A. A hiccup is caused by a sudden, involuntary contraction of the diaphragm, causing a rapid inspiration of air. The "hic" sound occurs when the inspiration is blocked by the closure of the vocal cords. Hiccups are not abnormal, and nearly everyone has experienced them at some time. Babies even hiccup before birth, in the womb.

If a bout lasts for a minute or two and then goes away, it has usually been caused by some irritation to the diaphragm, often related to eating too fast or swallowing some air. Occasionally, hiccups become persistent, or intractable. Persistent hiccups are defined as hiccups that last for more than 48 hours. Intractable hiccups last for more than a month. These are rare, and are often caused by some underlying disease. The most likely problem is disease of the oesophagus or stomach. Gastric reflux, which lets acid out of the top end of the stomach into the oesophagus, is probably the most common cause of long-lasting hiccups. Occasionally, someone with persistent or intractable hiccups ends up in hospital, where they may be found to have a tumour irritating the diaphragm, or even a tumour in the lower part of the brain (the brain stem).

If your hiccups remain a minor irritation, there is no need to do anything about them. If they get persistently worse, or if they won't go away, you need to have some tests to see if anything is upsetting your diaphragm.

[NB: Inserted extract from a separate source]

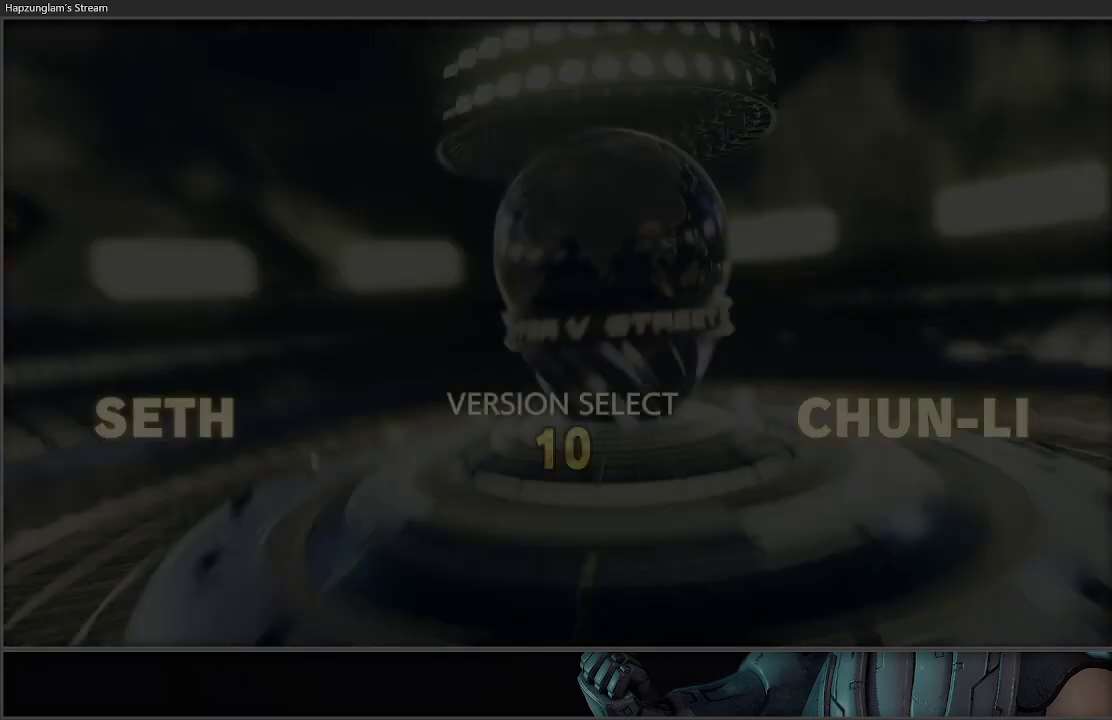
{"buttons": [], "left_stick": "center", "right_stick": "center", "events": [[50, "left_stick", "up-left"], [167, "left_stick", "right"], [250, "left_stick", "left"], [333, "left_stick", "right"], [400, "left_stick", "center"]]}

Q. Is it safe to take Prozac during pregnancy? I've taken it for several years and it has made a huge difference to my depression - when I take it I am well, when I stop it I get irritable and depressed. I want to get pregnant, and I worry that if I have to stop the Prozac I will find it difficult to cope with the pregnancy.

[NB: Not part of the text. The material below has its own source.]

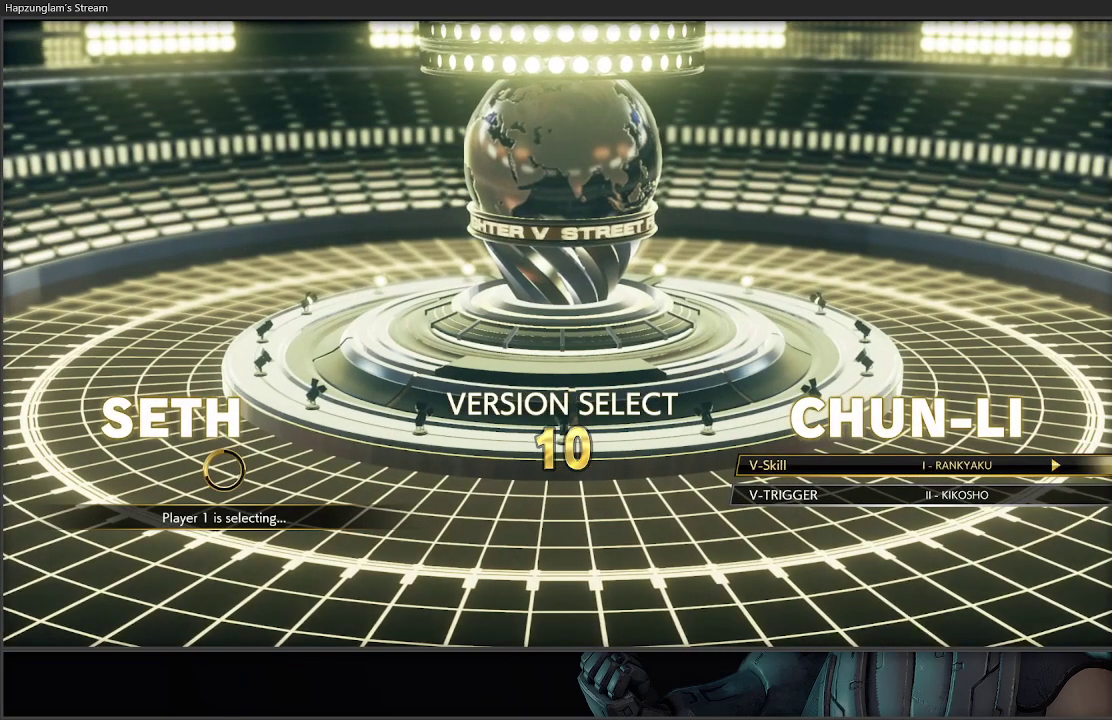
{"buttons": [], "left_stick": "center", "right_stick": "center", "events": []}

A. Prozac (chemical name fluoxetine) was first marketed in the United States in 1988. It has been taken by many thousands of pregnant women. All doctors will tell you that it is better not to take any drugs during pregnancy, but the evidence is that Prozac is remarkably safe. There is no evidence at all that it causes birth defects or malformations. There have been concerns that it may affect a baby's growth and development after birth, but many studies have failed to show any substantial adverse effects. And remember: untreated depression during and after pregnancy can adversely affect babies. Talk to your doctors about the risks and benefits of continuing with Prozac during pregnancy. For someone who suffers from disabling depression, the decision will probably be that the benefits outweigh the risks.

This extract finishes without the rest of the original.